Island Defences - Bay of Vyborg
The Finns fought with characteristic tenacity. The Soviets lost heavily during their amphibious assaults on the islands of Teikari and Melansaari. Although the first two attempts at amphibious landings were pushed back the islands fell on July 6th. Other islands fell to the Soviets despite fierce resistance and heavy involvement from the Finnish ships. Fighting in the Bay died down in August after the German 122nd Division had successfully repulsed a Soviet attempt to establish a bridgehead on the northern shore. After the blocking of the Red Army's progress at Vyborg then the Soviets successfully prosecuted their campaign elsewhere on the Karelian Isthmus eventually forcing the Finns to accept terms on 29th August.

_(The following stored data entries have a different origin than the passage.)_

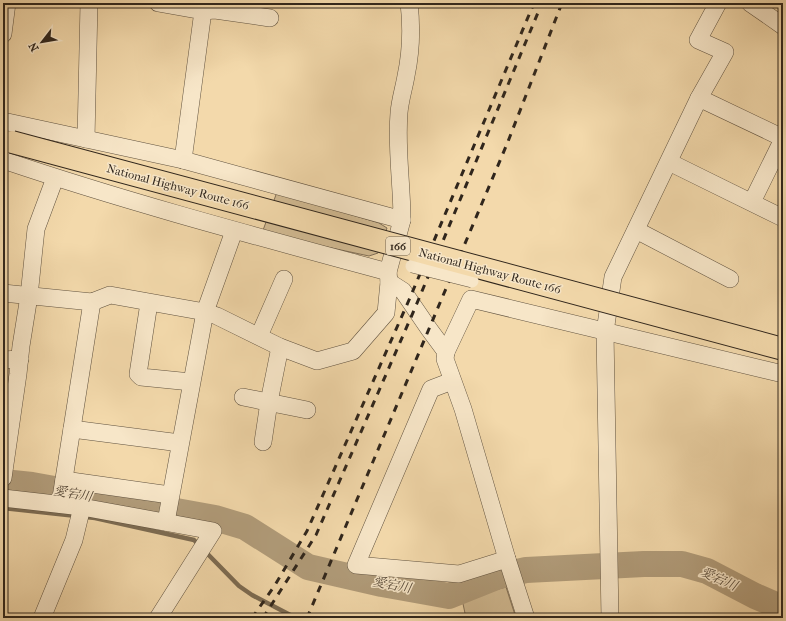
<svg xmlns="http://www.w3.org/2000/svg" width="786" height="621" font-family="'IM FELL French Canon','Noto Serif JP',serif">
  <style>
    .green { fill: #d2bb93; stroke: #817058 }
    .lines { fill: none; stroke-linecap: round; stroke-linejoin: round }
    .stream { stroke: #7d6d54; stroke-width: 4.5 }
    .river { stroke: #b19c7a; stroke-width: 26 }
    .minor-casing { stroke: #615340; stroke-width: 18 }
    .minor { stroke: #f7e6c8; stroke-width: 17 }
    .rail { stroke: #30261c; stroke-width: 3; stroke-dasharray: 7 7; stroke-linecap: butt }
    .pedestrian-bridge-casing { stroke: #615340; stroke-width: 14; stroke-linecap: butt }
    .trunk-bridge-casing { stroke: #30261c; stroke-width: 24; stroke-linecap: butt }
    .pedestrian-bridge { stroke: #f7e6c8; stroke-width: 13 }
    .trunk-bridge { stroke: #f3d9ab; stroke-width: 22 }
    .labels { text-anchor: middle; stroke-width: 3; stroke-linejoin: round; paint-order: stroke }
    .shield { fill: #f7e6c8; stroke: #6c6050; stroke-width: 1 }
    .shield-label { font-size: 11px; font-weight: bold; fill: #30261c }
    .street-label { font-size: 12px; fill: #30261c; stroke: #f7e6c8 }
    .water-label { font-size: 13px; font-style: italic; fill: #574938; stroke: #f7e6c8 }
  </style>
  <rect width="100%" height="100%" fill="#f3d9ab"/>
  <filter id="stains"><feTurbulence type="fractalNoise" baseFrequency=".005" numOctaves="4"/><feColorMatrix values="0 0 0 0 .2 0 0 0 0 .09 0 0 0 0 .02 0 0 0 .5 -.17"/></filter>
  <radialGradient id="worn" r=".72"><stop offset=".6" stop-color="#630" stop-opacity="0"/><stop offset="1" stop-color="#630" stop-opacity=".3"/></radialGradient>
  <g class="green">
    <polygon points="277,192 379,223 387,228 378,253 369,256 262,233"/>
    <polygon points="506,587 516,618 466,618 462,599"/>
  </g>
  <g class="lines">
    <polyline class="stream" points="3,508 95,518 194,540 239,586 252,595 296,618"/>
    <polyline class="river" points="3,482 32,485 215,518 245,527 308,567 382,584 449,596 499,576 526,570 644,564 682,564 707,571 755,596 783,608"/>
    <defs>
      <g id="minor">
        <polyline points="158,3 203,11 183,160"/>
        <polyline points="750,3 783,26"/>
        <polyline points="203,11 215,10 270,18"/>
        <polyline points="3,34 7,3"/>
        <polyline points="699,98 783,138"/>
        <path d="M3,121L183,160L402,220C402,184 396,149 399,113C400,100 404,88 406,76C411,52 412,28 409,3"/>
        <polyline points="86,139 89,3"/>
        <path d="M3,160C130,203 259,237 388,272L389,282L386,313L353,351L317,361L280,347L217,316L205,312L110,295L92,302L3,293"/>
        <polyline points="669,162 783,218"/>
        <polyline points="752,202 783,139"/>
        <polyline points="636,230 730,279"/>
        <polyline points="388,272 402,220"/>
        <polyline points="389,282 403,291 429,329 446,352 445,359 463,409 507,559 526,618"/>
        <polyline points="149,303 138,374 141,377 191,382"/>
        <polyline points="259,336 284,279"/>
        <polyline points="446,352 471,299 783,374"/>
        <polyline points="3,360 20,359"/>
        <polyline points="452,381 431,389 356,565 459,574 507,559"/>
        <polyline points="243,397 307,410"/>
        <polyline points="72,429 180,443"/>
        <polyline points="263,442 269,402 280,347"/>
        <polyline points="3,478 18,374 21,346 29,296 36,229 55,178"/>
        <polyline points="64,480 170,495"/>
        <polyline points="3,498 82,507 213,531 158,618"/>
        <polyline points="60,504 92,302"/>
        <polyline points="166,522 205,312 234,231"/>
        <polyline points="42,618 74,540 82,507"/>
        <polyline points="610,618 605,332 613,277 699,98 725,52 698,40 718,3"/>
      </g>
    </defs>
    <use href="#minor" class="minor-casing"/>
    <use href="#minor" class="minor"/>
    <g class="rail">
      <polyline points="252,618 275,585 307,531 409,300 534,3"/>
      <polyline points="263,618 316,535 415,308 542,3"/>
      <polyline points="307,618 507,144 562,3"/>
    </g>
    <defs>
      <polyline id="pedestrian-bridge" points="412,266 472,281"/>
      <polyline id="trunk-bridge" points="12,142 783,349"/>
    </defs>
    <use href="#pedestrian-bridge" class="pedestrian-bridge-casing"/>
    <use href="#trunk-bridge" class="trunk-bridge-casing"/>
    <use href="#pedestrian-bridge" class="pedestrian-bridge"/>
    <use href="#trunk-bridge" class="trunk-bridge"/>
  </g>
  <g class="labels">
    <rect class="shield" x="386" y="237" width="24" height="18" rx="3"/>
    <g class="shield-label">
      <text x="398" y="250">166</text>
    </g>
    <g class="street-label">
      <text transform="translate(178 187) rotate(15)" y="4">National Highway Route 166</text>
      <text transform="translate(490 271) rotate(15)" y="4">National Highway Route 166</text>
    </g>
    <g class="water-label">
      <text transform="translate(73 493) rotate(10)" y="5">愛宕川</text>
      <text transform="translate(719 578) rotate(24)" y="5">愛宕川</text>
      <text transform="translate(392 584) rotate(11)" y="5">愛宕川</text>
    </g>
  </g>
  <rect width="786" height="621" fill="none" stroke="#f3d9ab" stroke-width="16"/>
  <rect x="4" y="4" width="778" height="613" fill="none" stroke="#30261c" stroke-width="2"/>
  <rect x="8" y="8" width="770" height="605" fill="none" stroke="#30261c"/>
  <g transform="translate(42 42) rotate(239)" stroke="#f7e6c8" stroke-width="3" paint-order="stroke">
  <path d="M0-3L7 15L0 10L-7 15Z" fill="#30261c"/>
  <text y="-6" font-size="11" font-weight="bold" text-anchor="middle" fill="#30261c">N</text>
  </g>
  <rect width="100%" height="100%" filter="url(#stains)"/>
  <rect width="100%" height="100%" fill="url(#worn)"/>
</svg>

A Peaceful Island Scene in the Bay of Vyborg

I'm very grateful to my Russian friends who made this brief exploration of parts of the Gulf of Vyborg possible. As is invariably the case, walking the ground has stoked my appetite to learn more!

Vyborg Flickr Portfolio

Thursday, 6 June 2019

A Schoolboy in Portsmouth - Memories of D-Day

Watching the media coverage of the 75th anniversary of D-Day it struck me today how much my father would have enjoyed the coverage. Before he succumbed to what proved to be a terminal illness he jotted down some recollections of his childhood in Portsmouth during the war years. I thought I'd digitally transcribe what he had to say about D-Day. The picture shows my father and his mother (my Paternal Grandmother) strolling in Southsea a few months before the start of the Second World War.

"Early in 1944 Portsmouth became the centre for the D-Day preparations with the planning staff located just to the North at Southwick House. The Harbour, Spithead and the Solent were crammed with warships, freighters, tankers and landing craft each flying an attendant barrage balloon as a defence against low flying intruders. There were also giant sections of Mulberry Harbour which we found quite puzzling. We had only limited access to the seafront as it was isolated with concrete blocks and rolls of barbed wire. Many temporary piers were constructed to allow the troops to file onto transports.

We schoolboys did have access to Clarence Pier where we could watch the strange sight of Italian prisoners-of-war filling in the moats around Old Portsmouth to provide hard standings for the for the thousands of armoured and other vehicles parked for embarkation. We would beachcomb in this area and on one occasion we found the beach awash with American electric light bulbs and on another oranges - both presumably 'lost overboard' (incidentally these were the first oranges I'd seen since I found one in my Christmas stocking in 1939).

Amongst the measures taken to protect this armada and the city, harbour and Southsea Common were dotted with ant-aircraft rocket guns. These were of a very simple, sturdy design and when they were abandoned at the end of the war most of the local youngsters acquired the rubberised grips from the control handles and installed them on their bicycle handlebars. The ear shattering noise when these rockets were in action was extremely disturbing.

Action was frequent as in these were the days of the V1 Flying Bomb. Many of these 'doodlebugs' came over the coast on their way to haphazard destruction well inland. The distinctive 'phut phut' sound of their motors and their ominous shape and black colouring with the Luftwaffe Iron Cross symbol made them an eerie sight. On one occasion I can remember an RAF Meteor jet fighter pursuing a V1 as it crossed the promenade just opposite Eastney Barracks. RAF fighter planes tipped the wings of the V1s so they tipped harmlessly into the sea".